Je lui ai demandé de nous présenter l’un de ses coups de cœur. Le voici.

Invitée #15. Karine Fléjo

« Novembre 1954. Dans neuf jours et neuf nuits, le camp d’Ellis Island, lieu de passage principal des immigrants qui arrivent aux Etats-Unis, va fermer ses portes. Pour John Mitchell, son directeur, dernier occupant des lieux, c’est l’heure du bilan. Et de se remémorer les drames qui ont jalonné ses quarante-cinq années de service, du décès de sa femme tant aimée à son amour interdit avec Nella, une immigrante sarde. Entre devoir et compassion, raison et sentiments, responsabilité et culpabilité, il fait défiler sur l’écran de ses pensées les milliers d’hommes, de femmes et d’enfants en quête d’un avenir meilleur à avoir tenté leur chance en ces lieux. Et d’être animé par l’urgence de coucher ses souvenirs sur le papier, d’alléger quelque peu le fardeau de la culpabilité par l’aveu. Avec une écriture sobre, ciselée, aussi vibrante que belle, Gaëlle Josse dresse le portrait d’un homme viscéralement attachant, qui toute sa vie aura essayé d’être un employé irréprochable, mais sera avant tout et surtout resté un humain. Un roman magnifique ».
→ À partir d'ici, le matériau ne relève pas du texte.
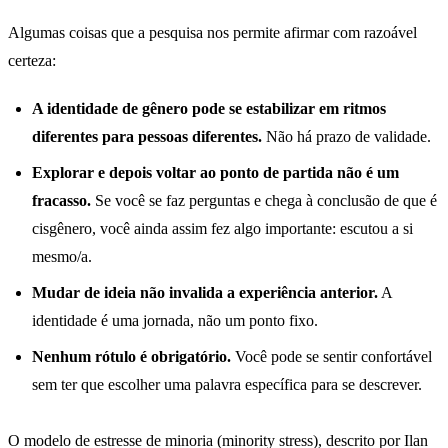
Algumas coisas que a pesquisa nos permite afirmar com razoável
certeza:
A identidade de gênero pode se estabilizar em ritmos
diferentes para pessoas diferentes.
Não há prazo de validade.
Explorar e depois voltar ao ponto de partida não é um
fracasso.
Se você se faz perguntas e chega à conclusão de que é
cisgênero, você ainda assim fez algo importante: escutou a si
mesmo/a.
Mudar de ideia não invalida a experiência anterior.
A
identidade é uma jornada, não um ponto fixo.
Nenhum rótulo é obrigatório.
Você pode se sentir confortável
sem ter que escolher uma palavra específica para se descrever.
O modelo de estresse de minoria (minority stress), descrito por Ilan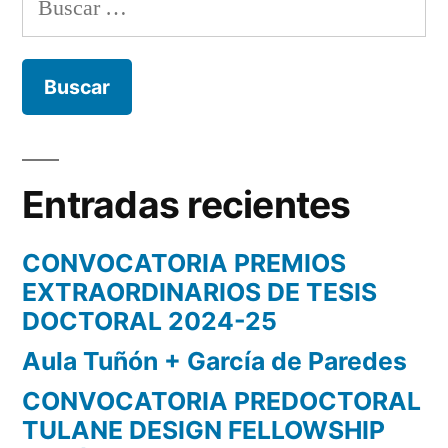
Entradas recientes
CONVOCATORIA PREMIOS
EXTRAORDINARIOS DE TESIS
DOCTORAL 2024-25
Aula Tuñón + García de Paredes
CONVOCATORIA PREDOCTORAL
TULANE DESIGN FELLOWSHIP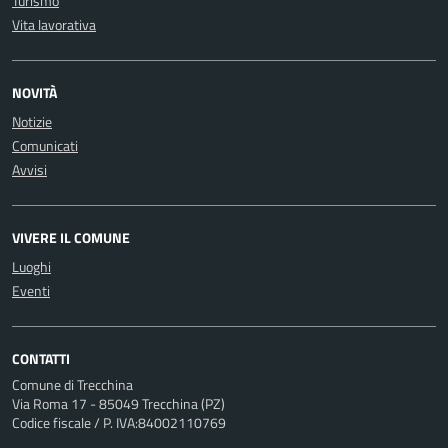
Turismo
Vita lavorativa
NOVITÀ
Notizie
Comunicati
Avvisi
VIVERE IL COMUNE
Luoghi
Eventi
CONTATTI
Comune di Trecchina
Via Roma 17 - 85049 Trecchina (PZ)
Codice fiscale / P. IVA:84002110769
Le dernier gardien d’Ellis Island, de Gaëlle Josse**, aux Editions Notab/lia. En librairie depuis avril.
* Ceci dit, nous ne fûmes pas que deux. Entre les organisateurs, les éditeurs, les jurés, les invités des autres, les gourmands, les affamés, les pique-assiettes, les journalistes, nous fûmes ce soir là près de deux cents, chez Harcourt.
**Pour la petite histoire, j’ai eu l’honneur de présider en 2012 le dixième Prix du Marais organisé par la très dynamique Médiathèque de Lomme (59) et la joie de remettre ce Prix (doté, net d’impôt) à Gaëlle pour ses formidables Heures Silencieuses, parues aux éditions Autrement.

 

Bien avant l’heure.

Siodmark

Écrit en 1942, publié par Gallimard en 1949, ce roman noir dont Gaston Gallimard disait aux détracteurs du genre que, s’il les éditait, « c’est parce qu’il faut bien que je paye mes poètes », est une merveille d’anticipation, bien avant 1984 ou, plus récemment, la série Real Humans. Voici l’histoire du cerveau d’un nabab (corps explosé dans le crash de son avion) qui prend doucement possession de la chair, des viscères, des yeux, des mains d’un autre. Il l’envahit. Le manipule. Le soumet. Un petit cousin du Démon de Selby Jr. Sans le savoir, Siodmak – qui était surtout scénariste de films d’horreur, signait un texte glaçant sur la manipulation ; à considérer sérieusement, à l’heure où ni Google, ni Facebook, ni personne d’ailleurs, ne nous possède, ne nous utilise, ne nous vend, ni ne nous ment.

Le cerveau du nabab, de Curt Siodmak, éditions Gallimard, Série Noire. (Il reste quelques occasions sur fnac.com).